Узнав об этом, Судья Ёсицунэ подумал: «Заветным желанием моим было смыть позор с имени наших предков и успокоить их гневные души, но старался я также, сколько мог, угодить и брату моему Ёритомо. Ожидал я верной награды, но не удостоился даже встречи с ним, и вся моя преданность ему ныне ничего не значит. А все наговоры подлеца Кадзивары! Жаль, надо было его без лишних слов прирезать ещё там, на западе, а я его опрометчиво пощадил и вот теперь заполучил такого врага!» Так сожалел он, однако делать было нечего.
А в Камакуре Правитель призвал к себе Кавагоэ Таро Сигэёри и сказал ему:
– Куро Ёсицунэ, полагаясь на благорасположение государя-монаха, замыслил смуту. Поспеши же в Косигоэ, пока он не поднял самураев из западных провинций!
Кавагоэ произнёс на это:
– Ни в каком деле не иду я против ваших повелений. Однако, как вы изволите знать, Судья Ёсицунэ женат на моей дочери, и мне будет тяжело поднять на него руку. Благоволите приказать кому-нибудь другому.
С этими словами он поднялся и вышел.
Правитель, сочтя возражение основательным, настаивать не стал, а призвал к себе Хатакэяму Сигэтаду и сказал ему:
– Я приказал Кавагоэ, но он сослался на то, что-де родственник, и уклонился. Между тем мы не вправе смотреть сквозь пальцы, как Куро Ёсицунэ готовит смуту. Я намерен послать к нему тебя. Помни верность предков своих. Коли свершишь, как надо, пожалую тебе провинции Идзу и Суруга.
Господин же Хатакэяма, будучи человеком весьма прямодушным, ответил:
– Хотя и не годится идти против ваших повелений, однако известно вам, что сказал в своём обете Великий бодхисатва Хатиман: «За свою страну прежде иных стран, за своих людей прежде иных людей». Чужак не идёт ни в какое сравнение с родной плотью и кровью. Кадзивара – человек, который однажды оказал вам услугу, только и всего. По его навету вы гневаетесь, а вы за долголетнюю преданность, а вы за братские узы пожаловали бы земли Кюсю или призвали бы к себе и пожаловали бы в награду провинции Идзу и Суруга, кои мне хотели отдать, а ещё лучше поставили бы наместником в Киото, дабы была у вас охрана с тыла!
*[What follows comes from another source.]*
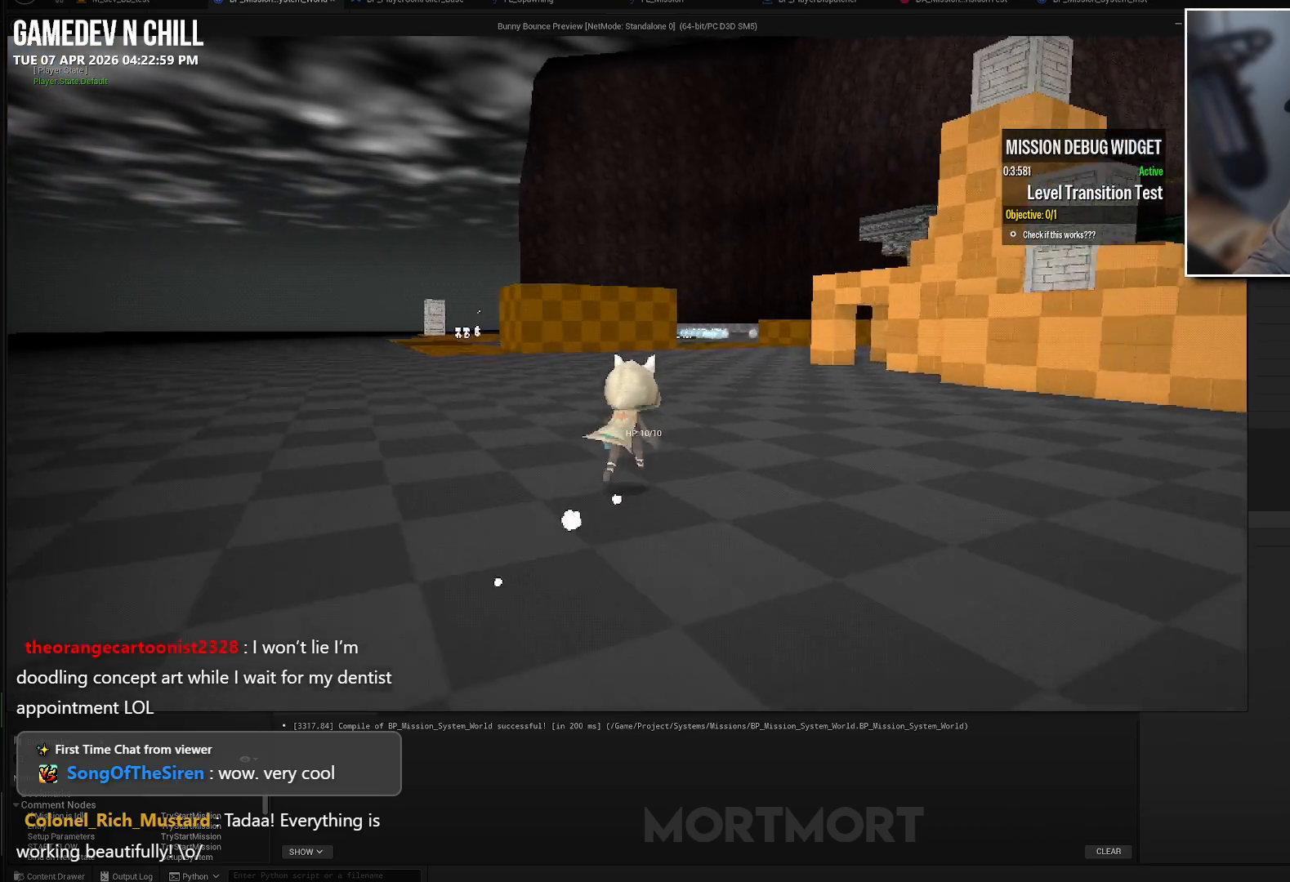
{"buttons": [], "left_stick": "up", "right_stick": "center", "events": []}
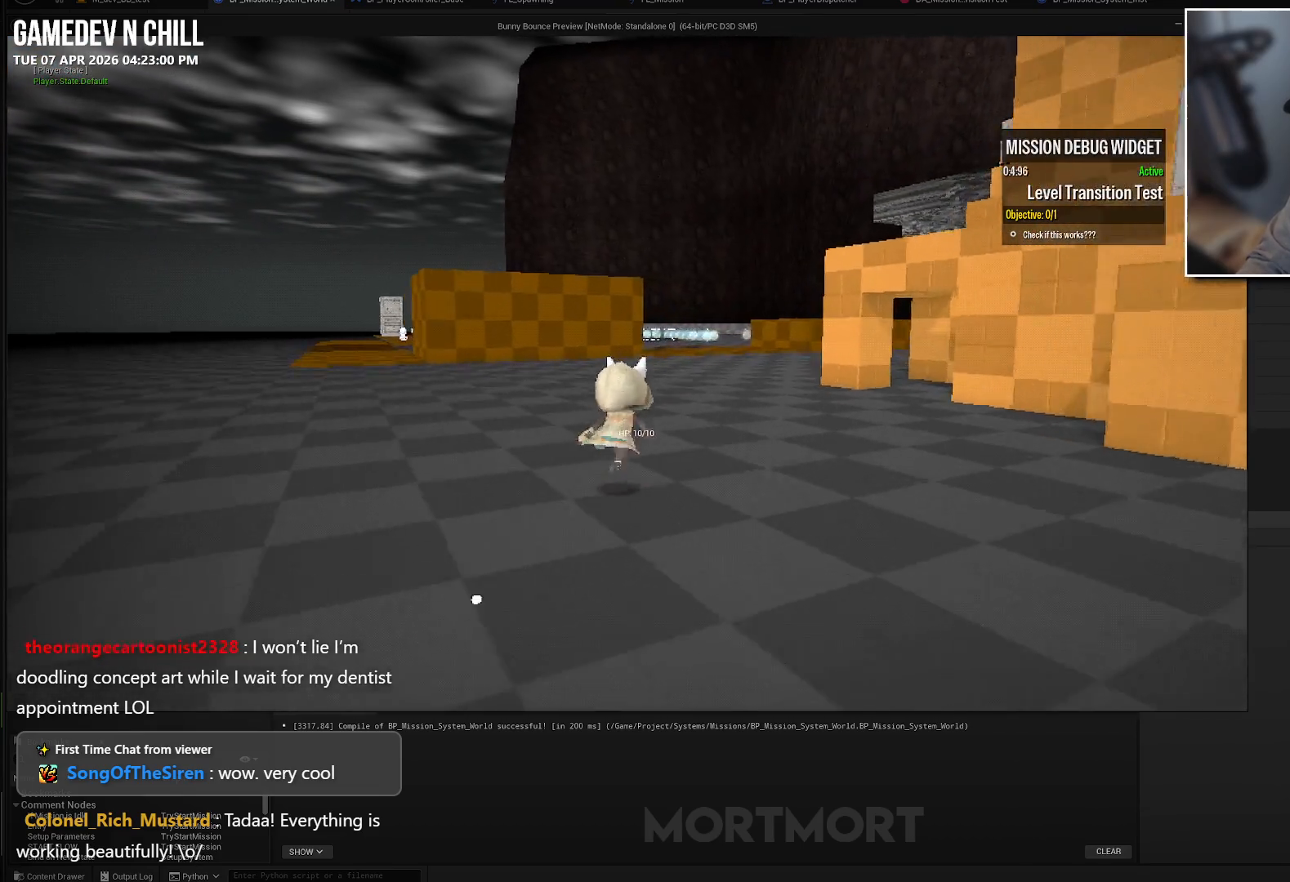
{"buttons": [], "left_stick": "up", "right_stick": "center", "events": []}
И, высказав это без смущения и страха, он удалился. Счёл ли Правитель его слова основательными, но не сказал более ничего. Прослышав об этом, Судья Ёсицунэ написал несколько «клятвенных писем» с заверениями в чистоте помыслов, но ответа не получил, и тогда он отправил в Камакуру послание по всей форме.
Послание из Косигоэ
Управляющему канцелярией Правителя превосходительному Оэ Хиромото.
Я, Минамото Ёсицунэ, почтительно препровождаю Вам это послание, а содержит оно следующее:
Будучи избран одним из главных военачальников Правителя, я как посланец по указу государя ниспроверг врага династии, а как наследник боевой славы многих поколений предков моих смыл позор с их доброго имени. Меня надлежало наградить, но, противу моих ожиданий, из-за свирепой клеветы великие подвиги мои остались без последствий. Я ни в чём не повинен, но меня осыпают упрёками, и я лишь плачу кровавыми слезами.